What’s Next in Speech Technology? I’m Glad You Asked!

About a year ago I decided that the best way to keep track of what might be coming next in the world of speech technology—on the practical side, not the theoretical side—would be to track queries about it. And what better way than through Stack Overflow?

Stack Overflow oversees a sprawling empire of websites dedicated to everything a developer needs to know. Users log in and post questions that anyone can see and sufficiently vetted users can answer. Sometimes the quality of questions is low and the editors delete them, but very often you can find a question similar to yours, with complete details, usually along with one or more solutions to that problem. Users, including not just the original poster but anyone registered to use the site, “upvote” and “downvote” the answers. At least once a week—and often many times a day—I peruse Stack Overflow to find answers to obscure questions.

I have learned a few things that I’ll share, even though I find some of the lessons disconcerting.

First, it would seem that CCXML developers are thin on the ground; I counted precisely one CCXML-related question in all of 2017. Perhaps CCXML developers ask questions directly of their system providers; I know I do. With only a handful of CCXML system providers out there, I expect the pool of experts is not all that large. I knew my area of expertise was narrow, but this narrow?

VoiceXML developers, on the other hand, seem a bit more prevalent. I counted about 100 questions in the past year. Pro tip: If you tag your question with “VoiceXML,” it will show up in my RSS feed—and if you don’t tag it, the only way someone will even find your question is by stumbling across it, unless of course they like to peruse the site every day looking for VoiceXML-related questions. I don’t, and I missed most of these questions. After all, in a typical day Stack Overflow receives 8,000 questions.

VoiceXML questions reveal a wider range of interests than CCXML. Most relate to telephony: enabling telephony applications of various sorts (answering services, air quality information, travel services). A number of questions pertain to integration: how to integrate VoiceXML with Asterisk, or how to integrate with Python or PHP database queries. Some of the questions are elementary and uninteresting, the developer equivalent of “Where’s the on/off switch?”

The most enlightening tag at Stack Overflow is “speech recognition”; I counted more than 1,000 queries for 2017. Over the years speech recognition has consistently accounted for 0.02 percent of all queries. But there’s been a slight tick upward over the past couple of years.

VoiceXML and CCXML don’t even appear in any of my random samples of queries about speech recognition in general. A great number of queries discuss integration of automatic speech recognition (ASR): how to integrate with Android or the Google speech API, Bing API, Watson, and so on. These questions enlighten and inform me: As I read them, I gain clarity as to just who offers what in the way of speech recognition services, some of the limitations and pitfalls, and a sense of what ASR services work best. Services-based ASR implies (or rather make that “requires”) a network-connected device, and while some queries revolve around mobile phones, many imply other devices.

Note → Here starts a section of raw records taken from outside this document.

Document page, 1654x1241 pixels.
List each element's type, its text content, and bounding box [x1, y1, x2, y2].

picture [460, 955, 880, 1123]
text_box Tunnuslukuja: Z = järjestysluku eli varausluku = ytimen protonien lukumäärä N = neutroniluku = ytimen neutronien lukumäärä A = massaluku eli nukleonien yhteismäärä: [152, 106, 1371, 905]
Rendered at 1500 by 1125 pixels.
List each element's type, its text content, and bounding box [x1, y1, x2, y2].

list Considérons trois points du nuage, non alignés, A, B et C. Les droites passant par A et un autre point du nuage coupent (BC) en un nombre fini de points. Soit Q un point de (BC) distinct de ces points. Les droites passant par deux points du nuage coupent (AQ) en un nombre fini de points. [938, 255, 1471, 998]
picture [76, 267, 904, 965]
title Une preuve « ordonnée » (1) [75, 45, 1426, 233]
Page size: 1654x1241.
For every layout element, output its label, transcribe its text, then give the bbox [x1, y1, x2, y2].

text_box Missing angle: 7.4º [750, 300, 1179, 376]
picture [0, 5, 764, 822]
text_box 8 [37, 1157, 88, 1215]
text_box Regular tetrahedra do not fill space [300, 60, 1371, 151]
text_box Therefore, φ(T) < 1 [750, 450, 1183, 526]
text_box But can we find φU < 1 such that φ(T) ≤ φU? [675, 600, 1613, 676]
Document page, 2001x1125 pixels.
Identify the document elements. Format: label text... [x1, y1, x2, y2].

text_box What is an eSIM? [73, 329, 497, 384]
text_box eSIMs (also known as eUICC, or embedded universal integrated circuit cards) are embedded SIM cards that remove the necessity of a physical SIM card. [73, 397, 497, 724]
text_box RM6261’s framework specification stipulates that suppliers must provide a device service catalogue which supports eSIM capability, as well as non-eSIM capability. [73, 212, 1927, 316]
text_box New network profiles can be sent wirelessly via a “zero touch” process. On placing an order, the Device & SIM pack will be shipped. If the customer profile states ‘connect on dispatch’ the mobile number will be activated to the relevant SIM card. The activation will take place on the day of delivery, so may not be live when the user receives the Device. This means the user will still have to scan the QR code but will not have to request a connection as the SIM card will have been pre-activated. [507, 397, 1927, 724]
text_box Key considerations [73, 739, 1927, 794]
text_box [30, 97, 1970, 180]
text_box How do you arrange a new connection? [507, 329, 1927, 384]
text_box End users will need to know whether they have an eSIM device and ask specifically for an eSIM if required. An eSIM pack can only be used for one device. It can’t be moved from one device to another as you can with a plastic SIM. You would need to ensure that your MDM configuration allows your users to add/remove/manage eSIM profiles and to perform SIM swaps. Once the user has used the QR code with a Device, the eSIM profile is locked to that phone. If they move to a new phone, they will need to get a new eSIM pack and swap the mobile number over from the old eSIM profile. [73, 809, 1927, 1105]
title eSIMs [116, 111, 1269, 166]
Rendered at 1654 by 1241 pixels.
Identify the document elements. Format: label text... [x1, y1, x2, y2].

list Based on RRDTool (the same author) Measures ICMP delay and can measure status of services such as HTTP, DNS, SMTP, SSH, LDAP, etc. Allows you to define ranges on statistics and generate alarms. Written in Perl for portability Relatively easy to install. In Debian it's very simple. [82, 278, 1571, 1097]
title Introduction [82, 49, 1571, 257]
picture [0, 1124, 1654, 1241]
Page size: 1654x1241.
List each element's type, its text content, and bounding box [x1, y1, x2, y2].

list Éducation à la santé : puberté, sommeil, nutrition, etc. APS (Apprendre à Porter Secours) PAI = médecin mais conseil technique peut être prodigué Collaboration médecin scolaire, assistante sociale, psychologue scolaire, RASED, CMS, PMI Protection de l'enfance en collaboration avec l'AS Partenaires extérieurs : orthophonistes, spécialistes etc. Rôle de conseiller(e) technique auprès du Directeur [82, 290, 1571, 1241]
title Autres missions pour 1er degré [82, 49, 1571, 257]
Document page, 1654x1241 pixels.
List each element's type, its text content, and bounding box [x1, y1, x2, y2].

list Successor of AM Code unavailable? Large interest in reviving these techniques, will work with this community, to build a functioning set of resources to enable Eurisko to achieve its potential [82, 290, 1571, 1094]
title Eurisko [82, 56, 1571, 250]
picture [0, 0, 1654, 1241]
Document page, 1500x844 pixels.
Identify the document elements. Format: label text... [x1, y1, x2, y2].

The question that comes to mind: Just what sort of devices are these developers creating? This gets back to what I was most interested in—the practical application of speech technology—but I’m afraid I can’t answer that question. VoiceXML developers sometimes ask specific grammar-related questions, but aside from some hints here and there, device builders tend to query about integration and capabilities rather than grammars or specifics about speech itself.

Perhaps the most useful thing gleaned from the speech recognition questions is the discovery of new and interesting projects and services related to ASR and speech. I’ve seen questions about pocketsphinx and cmusphinx; about online services that accept speech and output commands to network-connected devices; about neural net APIs; and more besides. I was perhaps most surprised, in a very pleasant way, to find new projects to provide open-source tools for developers of speech technology itself.

So despite not fulfilling my original goal, my experiment yielded useful results. I discovered a single fount of information containing hints, tips, and answers, along with references to services, tools, and resources, all based on real-world experience. That’s a win in my book.